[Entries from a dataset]
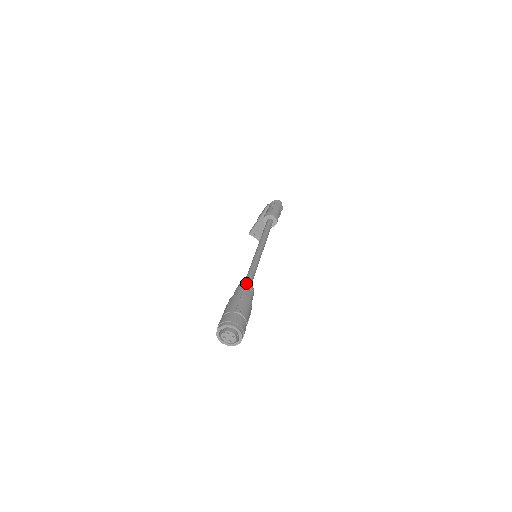
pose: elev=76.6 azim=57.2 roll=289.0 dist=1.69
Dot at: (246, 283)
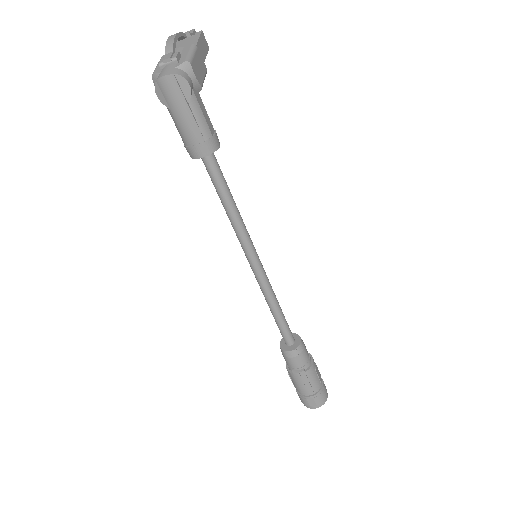
Dot at: (285, 353)
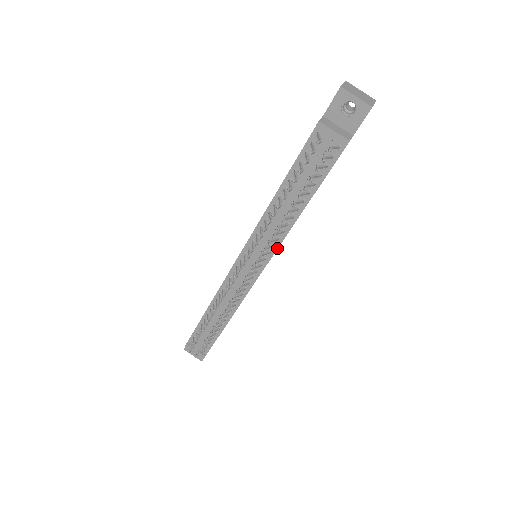
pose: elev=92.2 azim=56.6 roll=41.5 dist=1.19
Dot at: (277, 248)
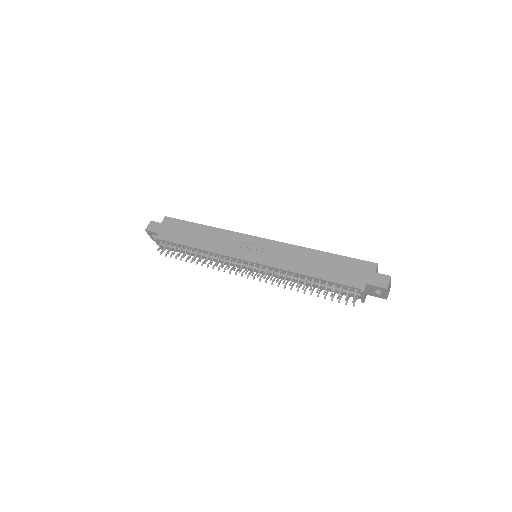
Dot at: (277, 277)
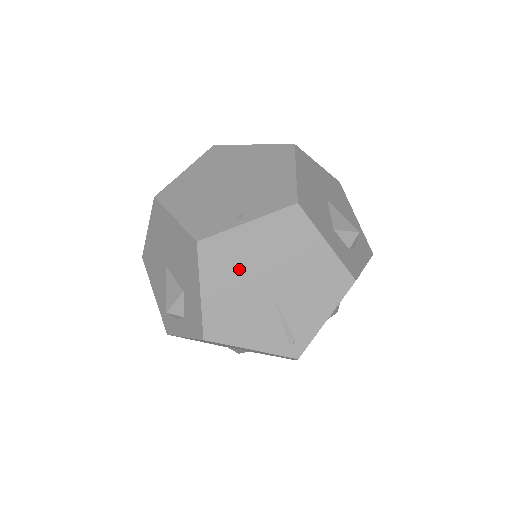
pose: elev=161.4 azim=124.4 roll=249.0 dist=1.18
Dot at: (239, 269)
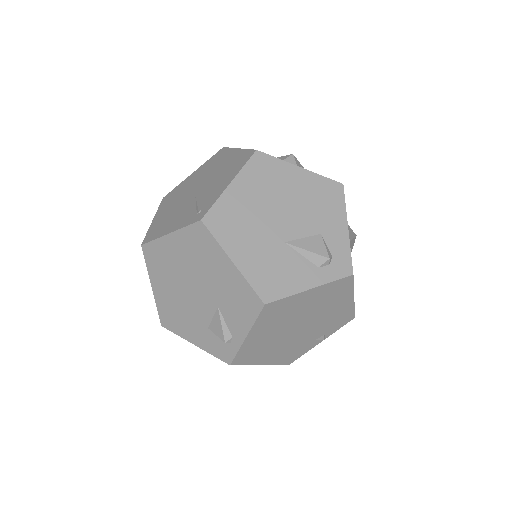
Dot at: (180, 195)
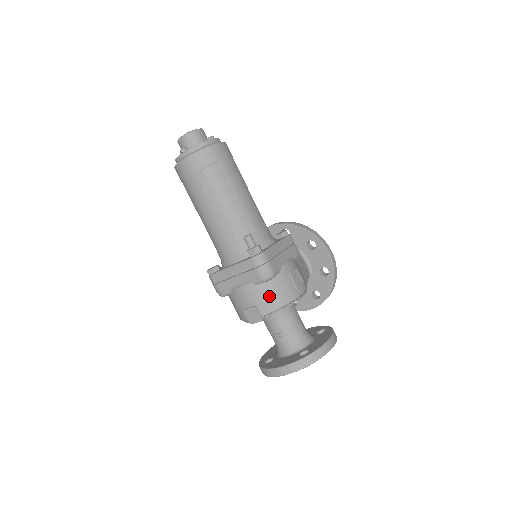
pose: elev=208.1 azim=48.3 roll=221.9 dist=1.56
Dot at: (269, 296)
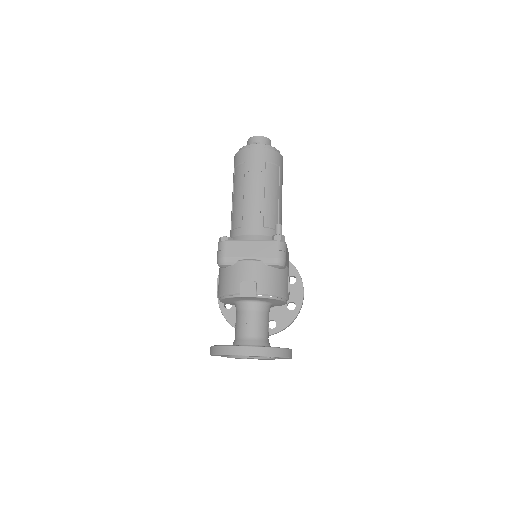
Dot at: (271, 280)
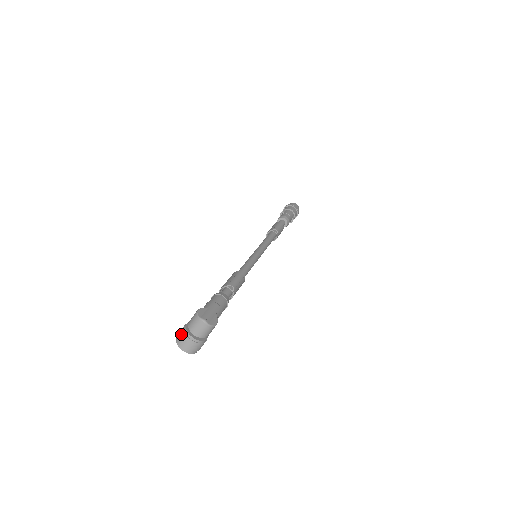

# DESCRIPTION OF THE TASK:
Convert the listing above into a Markdown table with the columns Row and Line, numbering each row and omitting blank lines. Leave the pictures out.

# SOLUTION TO THIS PROBLEM:
| Row | Line |
|---|---|
| 1 | pose: elev=76.6 azim=57.2 roll=289.0 dist=1.69 |
| 2 | Dot at: (246, 283) |
| 3 | Dot at: (285, 353) |
| 4 | pose: elev=92.2 azim=56.6 roll=41.5 dist=1.19 |
| 5 | Dot at: (277, 248) |
| 6 | Dot at: (277, 277) |
| 7 | pose: elev=161.4 azim=124.4 roll=249.0 dist=1.18 |
| 8 | Dot at: (239, 269) |
| 9 | Dot at: (180, 195) |
| 10 | pose: elev=208.1 azim=48.3 roll=221.9 dist=1.56 |
| 11 | Dot at: (269, 296) |
| 12 | Dot at: (271, 280) |